Refinement: Gasoline based engines do not navigate through the crude to find the distillates that make it run, why should your business? Despite the complexity of processes in refining crude, the benefits of a refined product far outweigh the costs. Businesses are most agile when real-time information is at their fingertips to provide detailed insight when making crucial decisions. Data refinement must fit with the needs of the business to provide true value.

Production: Just like oil, data is refined to the point where it is fractionalized and distilled into usable information. Once the data has passed through its Data Refinery systems and processes it is ready for business use. When additional requirements are needed, the process starts all over again and the new requirement is added to the process. Agility is a key component in business today. Tools need to be able to respond to the changing needs of a business as the business matures and adapts.

With the tools and expertise from Cyberhill Partners, companies can unlock the value of big data. We can assist in writing data warehouse procedures, data analytics and processing, and custom reporting. Experience in data refinery yields significantly higher success-rate and value from sourced data. The analytics tool on-top of the data is extremely critical, and some solutions support only static data, while Cyberhill Partners has experience with tools that employ support for near-real-time data viewing.

Big Data and Cyberhill Partners

Created to meet the needs of our clients, Cyberhill has partnered with multiple data refinery giants to include Azure Data factory, Amazon Redshift, and ThoughtSpot. Wherever you may be at in your business process with data refinery, Cyberhill Partners can help you navigate to the solution that best meets the needs of your business while ensuring all the power of data refinery is at your fingertips.

Cyberhill Partners provide the opportunity to immerse your business in big data and help map business trends.

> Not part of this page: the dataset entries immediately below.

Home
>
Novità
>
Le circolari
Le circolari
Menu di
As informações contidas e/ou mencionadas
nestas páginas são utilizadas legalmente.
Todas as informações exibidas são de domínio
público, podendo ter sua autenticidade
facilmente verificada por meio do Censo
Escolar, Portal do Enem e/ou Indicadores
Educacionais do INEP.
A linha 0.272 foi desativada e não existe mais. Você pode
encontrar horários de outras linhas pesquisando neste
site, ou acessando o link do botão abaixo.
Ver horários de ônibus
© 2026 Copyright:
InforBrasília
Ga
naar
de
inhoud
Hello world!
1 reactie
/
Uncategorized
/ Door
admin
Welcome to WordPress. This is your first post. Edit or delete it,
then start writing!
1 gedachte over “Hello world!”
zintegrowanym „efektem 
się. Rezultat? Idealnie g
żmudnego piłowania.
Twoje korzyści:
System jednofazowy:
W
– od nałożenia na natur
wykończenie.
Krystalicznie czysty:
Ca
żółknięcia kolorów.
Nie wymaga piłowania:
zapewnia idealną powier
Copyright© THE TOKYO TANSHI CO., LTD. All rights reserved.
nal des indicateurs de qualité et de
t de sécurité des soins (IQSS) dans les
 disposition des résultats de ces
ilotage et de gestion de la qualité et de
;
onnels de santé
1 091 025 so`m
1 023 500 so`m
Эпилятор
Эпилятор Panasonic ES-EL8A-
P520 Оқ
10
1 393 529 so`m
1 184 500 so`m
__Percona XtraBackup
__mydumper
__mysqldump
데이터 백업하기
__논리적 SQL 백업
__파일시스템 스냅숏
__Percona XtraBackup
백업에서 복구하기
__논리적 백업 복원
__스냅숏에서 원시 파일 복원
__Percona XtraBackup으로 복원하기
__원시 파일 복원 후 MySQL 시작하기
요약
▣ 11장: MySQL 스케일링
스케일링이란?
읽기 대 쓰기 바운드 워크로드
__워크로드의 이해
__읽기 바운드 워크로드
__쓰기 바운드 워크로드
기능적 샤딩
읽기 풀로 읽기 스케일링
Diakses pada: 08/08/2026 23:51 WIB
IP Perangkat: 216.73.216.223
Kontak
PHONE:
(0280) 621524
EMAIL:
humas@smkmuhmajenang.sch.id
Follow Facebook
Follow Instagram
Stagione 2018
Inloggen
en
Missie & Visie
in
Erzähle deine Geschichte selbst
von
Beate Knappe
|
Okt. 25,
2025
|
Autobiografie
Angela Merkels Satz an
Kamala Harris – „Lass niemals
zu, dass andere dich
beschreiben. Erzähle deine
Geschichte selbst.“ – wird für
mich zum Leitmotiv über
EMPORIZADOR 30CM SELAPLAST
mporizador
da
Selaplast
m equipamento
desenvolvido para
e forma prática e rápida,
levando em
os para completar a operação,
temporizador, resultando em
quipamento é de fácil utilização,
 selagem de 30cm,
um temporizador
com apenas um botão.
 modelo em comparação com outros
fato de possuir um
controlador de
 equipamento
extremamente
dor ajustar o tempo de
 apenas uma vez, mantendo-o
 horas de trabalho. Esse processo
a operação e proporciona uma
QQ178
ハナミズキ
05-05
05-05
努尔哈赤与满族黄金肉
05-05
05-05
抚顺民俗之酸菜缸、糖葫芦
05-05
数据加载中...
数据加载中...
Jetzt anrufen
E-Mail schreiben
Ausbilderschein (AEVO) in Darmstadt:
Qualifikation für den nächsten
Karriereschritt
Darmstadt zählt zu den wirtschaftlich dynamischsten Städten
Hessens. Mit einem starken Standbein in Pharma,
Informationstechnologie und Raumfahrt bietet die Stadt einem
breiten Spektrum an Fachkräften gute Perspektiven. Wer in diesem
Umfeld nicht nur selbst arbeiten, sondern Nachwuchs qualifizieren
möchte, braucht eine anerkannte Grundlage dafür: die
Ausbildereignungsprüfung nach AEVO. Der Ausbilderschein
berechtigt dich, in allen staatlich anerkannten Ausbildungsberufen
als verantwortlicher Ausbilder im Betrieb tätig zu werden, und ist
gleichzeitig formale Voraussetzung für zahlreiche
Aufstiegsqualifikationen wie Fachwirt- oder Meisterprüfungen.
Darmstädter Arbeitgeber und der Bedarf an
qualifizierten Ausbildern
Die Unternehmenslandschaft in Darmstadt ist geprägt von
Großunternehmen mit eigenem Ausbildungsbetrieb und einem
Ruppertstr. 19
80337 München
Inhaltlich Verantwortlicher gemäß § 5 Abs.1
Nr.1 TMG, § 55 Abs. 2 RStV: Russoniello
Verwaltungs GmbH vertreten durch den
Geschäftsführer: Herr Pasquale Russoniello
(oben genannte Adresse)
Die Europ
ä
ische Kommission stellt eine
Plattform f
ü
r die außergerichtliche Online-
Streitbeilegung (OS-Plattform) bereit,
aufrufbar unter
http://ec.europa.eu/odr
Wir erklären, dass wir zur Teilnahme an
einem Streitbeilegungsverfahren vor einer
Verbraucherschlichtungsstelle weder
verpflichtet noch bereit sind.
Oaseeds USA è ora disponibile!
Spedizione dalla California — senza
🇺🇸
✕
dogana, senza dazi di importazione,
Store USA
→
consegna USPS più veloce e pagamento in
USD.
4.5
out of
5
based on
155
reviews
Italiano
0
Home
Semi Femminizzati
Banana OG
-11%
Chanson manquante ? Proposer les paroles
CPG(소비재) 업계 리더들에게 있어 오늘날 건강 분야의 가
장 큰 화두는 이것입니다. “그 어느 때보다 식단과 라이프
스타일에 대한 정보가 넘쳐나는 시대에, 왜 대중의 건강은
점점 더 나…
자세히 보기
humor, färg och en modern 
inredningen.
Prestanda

As an example, big data plays a role in business intelligence and insights. These insights allow executive leaders to make effective business decisions. Based on these decisions, information trickles down to the lowest level to decrease or increase production, ingest financials, determine allocation of resources, etc. Cyberhill Partner’s focus is dependent upon the needs of our clients and, based on the information provided, we create the data syntax which allows for real-time business intelligence.

Cyberhill Partner’s principal tenants of refining data, ensure success at all levels:

Real-time Data Ingest: Supporting real-time or near-real-time data requires underlying systems to have real-time functionality that allows for the massive processing of data within milliseconds.

Complex & Controlled Data Flow: Scalable and flexible data flow controls and code to handle complex data flow must be present and the tools to support these functions.

Scheduling and Monitoring: Allowing for the scheduling of data extraction is very important as some data is refreshed periodically while other is real-time. Additionally, monitoring these schedules and extractions for errors and files transferred is also critical to the overall successful Data Refinery.

Storage and Data Management: Repositories which can capture and store massive data in a highly scalable and secure form are vital.

By using big data to gain new insights, corporations can create enhanced business value that will give them a competitive edge. In order to create this beneficial value, companies need to learn how to manipulate data, mine it and determine if the information is valuable. The advent of advanced data algorithms, significant Data Factory toolsets and the application of software engineering to the data problem have yielded Cyberhill Partners a mature Data Refinery business model.


By using big data to gain crucial and valuable insights, corporations can create enhanced business value that will give them a competitive and advantageous edge. In order to create this beneficial value, companies need to learn how to determine what information is valuable, manipulate the data, mine it, refine it to meet the needs of the organization. By going through these steps, corporations will be able to make effective business decisions based on real time data. Cyberhill Partners can help determine what tools can best suit the needs of your business and make that data work for you.